I throw the tea bag into the cup and pour the boiling water over it. Once the soothing, fruity scent hits my senses, I let go of the tension building in my shoulders. As I walk back from the kitchen, still inhaling the sweet apple-like fragrance, I smile when the fireplace catches my eye. A picture of thirteen year old Jax and I climbing up to his treehouse sits on the mantle. The summer we spent in Syracuse when I never wanted to go home again…

“I don’t know Jaxy, it’s pretty big.” I tell him nervously.

He looks down at me, already halfway up the tree he’s used to climbing, and grins. His dimples pop and I fight the sigh that wants to escape my lips. Jaxson Brady is All-American gorgeous and I’m so in love with him.

“Just put your foot in the groove like I did. Want me to get down and help you?” He smiles again and I can feel my heart beat faster. I nod at him so he chuckles and jumps from where he is.

“Jaxy…” I shout out in panic, but as he lands with both feet on the ground, he laughs and brushes the dirty blonde curls from his forehead.

“Don’t worry so much, Eddie. I’m all good.” I roll my eyes at his use of Eddie,turning away from him and stomping toward the base of the tree. I hate that he calls me a boy's name. It’s like a slap in the face every time he says it, reminding me that he sees me as his friend, and his friend only.
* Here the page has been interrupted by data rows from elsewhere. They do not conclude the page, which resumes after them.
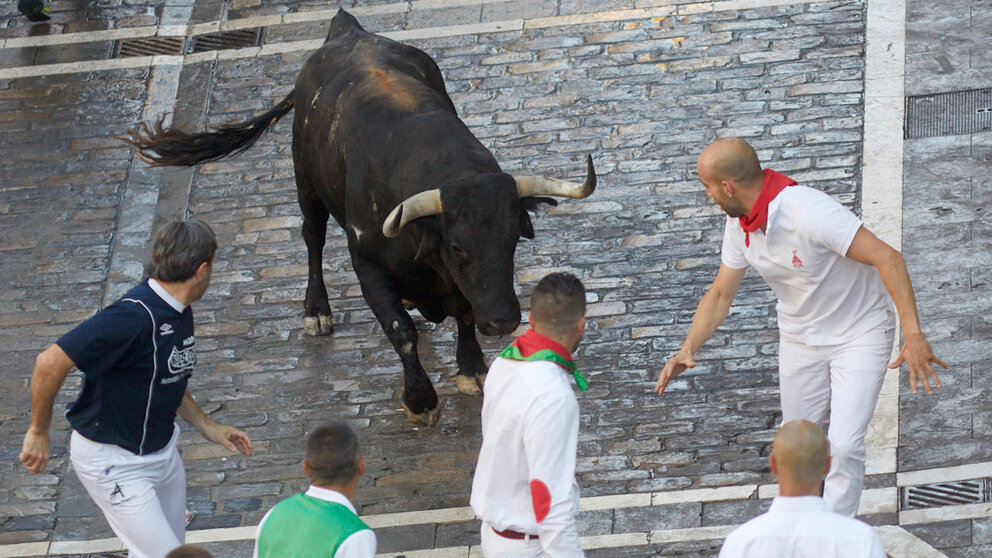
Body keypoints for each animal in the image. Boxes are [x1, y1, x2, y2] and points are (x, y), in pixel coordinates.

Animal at [122, 8, 588, 426]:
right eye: (458, 246)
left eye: (513, 239)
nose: (504, 320)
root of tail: (348, 28)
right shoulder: (368, 264)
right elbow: (401, 331)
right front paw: (420, 400)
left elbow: (464, 310)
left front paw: (471, 368)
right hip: (306, 183)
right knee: (312, 237)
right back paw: (316, 310)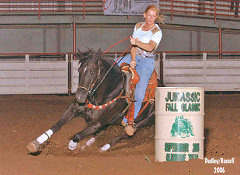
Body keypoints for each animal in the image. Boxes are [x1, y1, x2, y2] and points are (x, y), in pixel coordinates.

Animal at [25, 49, 154, 153]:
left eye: (92, 72)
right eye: (79, 69)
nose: (80, 97)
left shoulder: (97, 123)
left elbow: (77, 135)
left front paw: (72, 145)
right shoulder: (72, 110)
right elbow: (57, 125)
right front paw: (36, 142)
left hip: (144, 121)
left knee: (125, 134)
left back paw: (104, 147)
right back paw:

“Where am I supposed to put my foot?” I huff out, but I’m just greeted with a chuckle from him again as he points to the groove. I place my toes inside it, grab the branch and pull myself up. I climb for a little while, looking anywhere but down. I know Jaxy isn’t far behind me, so, with a deep breath, I carry on up the tree. I want to prove I can do this.

As I near the part of the tree that has the house on it, I can’t find my footing and scramble to find something to stand on.Then I do the worst thing possible—I look down. Panic starts to set in as I realise I’m a lot higher than I anticipated. Just as I’m about to lose my footing completely, Jaxy places my foot onto a branch. Looking over my shoulder I spot his beautiful pools of blue staring back at me.

“Don’t panic, Edie, I’ve got you. You can always count on me.” The fear washes away as I stare into his eyes. He overtakes me and stands on the landing of his treehouse and reaches down to me. I look at his hand and then at my own white knuckles clinging onto the branch. “Trust me, babe. I won’t let anything happen to you. Hawaii, Edie. Hawaii.”

Instantly, I let go and take his hand.

“Hawaii.” It’s our word. Our promise that we’re telling the truth no matter what. The one word we use when we need the other to trust and believe what we’re saying.

As he pulls me up to a standing position, my legs feel like jelly and I wobble toward him. He catches me in his arms and holds me close to him. It’s the closest we’ve ever been. Apart from in my daydreams, anyway. If this were a dream, he would gently lower his head and place his lips on mine. I’ve always imagined my first kiss would be with him.

But it’s not a dream, it’s reality, and as I stand awkwardly in his arms, he clears his throat and lets me go. A red blush covers my face, the curse of being a redhead, and I cautiously step over the threshold of his self-made house.

“This is really cool, Jaxy.” I turn to face him and stop dead in my tracks. He’s staring at me, the same blush on his cheeks and confusion swirling around his eyes. “Are you okay?” I ask him tentatively and step toward him, but he jumps backward and stutters about getting us drinks and bolts out of the treehouse door.

A text notification brings me back to the present and I place my tea on the coffee table to read it.